The New Shul

Parshat Bo

In this week’s parashah, Bo, God assigns us our first mitzvah as we prepare to leave Egypt:  “This month will be for you the beginning of months.” From now on, we are to begin our calendar from Nisan, the month of our liberation.

Rabbi Yitzhak Meir of Ger noted that, in nature, there are no beginnings. Natural time is cyclical, without start or end. The moon goes through its phases, then repeats them. There is no first month.

What, then, did God mean by telling us that Nisan would be our first month?  According to Rabbi Yitzhak Meir, God meant to teach us a lesson about the power of mitzvah, of sacred obligation. We create beginnings — we make ourselves new — when we transcend the circularity of nature by doing what is not natural, when we commit ourselves to a higher cause. What made Nisan new is that, in that month, we left Egypt to perform a higher kind of service than service to Pharoah. Instead of work that leads in circles, we chose work that takes us –and the world – forward.

Through the life of mitzvah that we build together, may we always keep The New Shul new.
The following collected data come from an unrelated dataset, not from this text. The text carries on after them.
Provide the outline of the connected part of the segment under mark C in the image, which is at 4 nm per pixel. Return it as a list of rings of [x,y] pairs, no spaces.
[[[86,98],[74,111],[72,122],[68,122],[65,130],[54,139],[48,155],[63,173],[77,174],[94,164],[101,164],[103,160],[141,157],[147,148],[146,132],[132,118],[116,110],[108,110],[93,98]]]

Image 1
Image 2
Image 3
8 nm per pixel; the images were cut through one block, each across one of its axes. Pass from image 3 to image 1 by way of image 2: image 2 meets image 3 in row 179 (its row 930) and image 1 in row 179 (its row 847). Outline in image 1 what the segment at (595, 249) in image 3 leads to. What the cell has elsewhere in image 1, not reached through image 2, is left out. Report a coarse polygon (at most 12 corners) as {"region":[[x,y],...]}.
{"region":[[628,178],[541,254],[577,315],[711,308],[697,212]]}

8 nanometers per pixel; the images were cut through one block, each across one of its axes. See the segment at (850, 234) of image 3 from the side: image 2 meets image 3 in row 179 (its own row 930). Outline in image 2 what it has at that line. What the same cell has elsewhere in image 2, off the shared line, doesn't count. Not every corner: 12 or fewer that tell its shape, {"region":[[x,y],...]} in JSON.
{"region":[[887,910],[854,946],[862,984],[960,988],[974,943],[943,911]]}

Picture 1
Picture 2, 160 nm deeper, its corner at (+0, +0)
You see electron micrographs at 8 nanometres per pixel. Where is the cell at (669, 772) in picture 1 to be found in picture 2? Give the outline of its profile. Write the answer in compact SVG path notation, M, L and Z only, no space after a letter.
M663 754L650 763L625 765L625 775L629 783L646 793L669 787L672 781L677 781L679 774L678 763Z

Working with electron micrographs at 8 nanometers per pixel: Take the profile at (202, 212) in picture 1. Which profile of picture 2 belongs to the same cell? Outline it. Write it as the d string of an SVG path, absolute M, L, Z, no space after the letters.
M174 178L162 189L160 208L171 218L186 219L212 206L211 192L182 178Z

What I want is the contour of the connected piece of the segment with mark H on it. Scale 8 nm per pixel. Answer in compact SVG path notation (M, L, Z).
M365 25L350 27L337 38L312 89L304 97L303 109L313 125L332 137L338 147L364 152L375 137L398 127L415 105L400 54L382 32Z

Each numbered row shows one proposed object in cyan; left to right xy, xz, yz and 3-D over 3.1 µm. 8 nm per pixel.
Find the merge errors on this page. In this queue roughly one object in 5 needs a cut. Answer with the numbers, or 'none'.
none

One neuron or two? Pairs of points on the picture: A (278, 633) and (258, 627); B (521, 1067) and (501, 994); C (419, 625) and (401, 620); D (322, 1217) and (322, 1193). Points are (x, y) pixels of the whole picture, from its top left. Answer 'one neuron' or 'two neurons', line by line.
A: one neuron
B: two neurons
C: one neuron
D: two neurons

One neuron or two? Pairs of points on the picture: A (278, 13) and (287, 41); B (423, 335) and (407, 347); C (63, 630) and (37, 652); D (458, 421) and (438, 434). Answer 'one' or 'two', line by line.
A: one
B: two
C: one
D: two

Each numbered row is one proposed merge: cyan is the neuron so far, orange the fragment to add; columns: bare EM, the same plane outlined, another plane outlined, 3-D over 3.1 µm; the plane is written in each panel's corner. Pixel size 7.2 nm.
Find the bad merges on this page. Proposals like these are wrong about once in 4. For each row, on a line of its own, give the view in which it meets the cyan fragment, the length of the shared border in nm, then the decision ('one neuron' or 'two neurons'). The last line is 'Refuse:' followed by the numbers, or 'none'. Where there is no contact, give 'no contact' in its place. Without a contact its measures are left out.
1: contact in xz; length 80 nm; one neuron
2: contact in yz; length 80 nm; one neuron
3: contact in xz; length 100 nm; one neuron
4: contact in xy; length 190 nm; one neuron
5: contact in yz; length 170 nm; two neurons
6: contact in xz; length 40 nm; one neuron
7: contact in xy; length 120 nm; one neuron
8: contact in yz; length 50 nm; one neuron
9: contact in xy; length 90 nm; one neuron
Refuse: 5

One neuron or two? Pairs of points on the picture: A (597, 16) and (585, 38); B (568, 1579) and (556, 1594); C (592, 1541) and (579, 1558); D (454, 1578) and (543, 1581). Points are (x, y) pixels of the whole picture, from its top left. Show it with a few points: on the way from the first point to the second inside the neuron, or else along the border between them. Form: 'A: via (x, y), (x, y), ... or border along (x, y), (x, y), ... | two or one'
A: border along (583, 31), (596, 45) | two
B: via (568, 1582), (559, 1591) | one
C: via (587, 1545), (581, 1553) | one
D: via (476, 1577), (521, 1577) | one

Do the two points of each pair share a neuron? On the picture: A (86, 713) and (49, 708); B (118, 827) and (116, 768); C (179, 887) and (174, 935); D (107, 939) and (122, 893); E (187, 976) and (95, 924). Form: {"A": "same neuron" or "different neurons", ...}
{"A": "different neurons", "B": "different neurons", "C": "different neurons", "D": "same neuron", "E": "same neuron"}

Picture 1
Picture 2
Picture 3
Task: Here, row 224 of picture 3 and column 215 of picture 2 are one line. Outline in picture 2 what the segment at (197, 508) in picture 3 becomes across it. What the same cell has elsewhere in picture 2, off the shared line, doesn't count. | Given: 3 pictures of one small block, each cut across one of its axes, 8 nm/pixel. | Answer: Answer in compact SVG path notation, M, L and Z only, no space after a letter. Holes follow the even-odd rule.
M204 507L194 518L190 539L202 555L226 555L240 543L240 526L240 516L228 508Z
  • The New Shul’s Shabbat services are on Friday evenings from 6 to 7 pm, and on Saturday mornings from 9 am to 12 noon. The kiddush-lunch this Shabbat, February 1, will be sponsored by Sharon and Michael Klausner in honor of their 58th wedding anniversary, and by Philip and Jane Paress in honor of Philip’s 73rd birthday.
  • Childcare is available on Shabbat mornings from 10 am to noon.
  • Minyanim during the week are on Sunday mornings at 9:30 am, and on Monday, Tuesday, Wednesday and Thursday evenings at 6:30 pm.
  • The annual meeting of The New Shul community will be on Sunday morning February 2. Breakfast will be at 10 am, and the meeting will follow at 10:30. All are welcome.
  • Limmud AZ, our community-wide day of Jewish learning, is on Sunday February 9 at ASU. For more information or to register, visit limmudaz.org.
  • Join us at The New Shul on Monday February 10 at 7 pm for a lecture by Dr. Pamela Nadell of American University: American Jewish Women: A History from Colonial Times to Today.The lecture is sponsored by the Women’s Jewish Learning Center. It is free of charge, and open to all.
  • On Shabbat morning February 15, Leah Hadas Targovnik Jacobs will be called to the Torah as a bat mitzvah.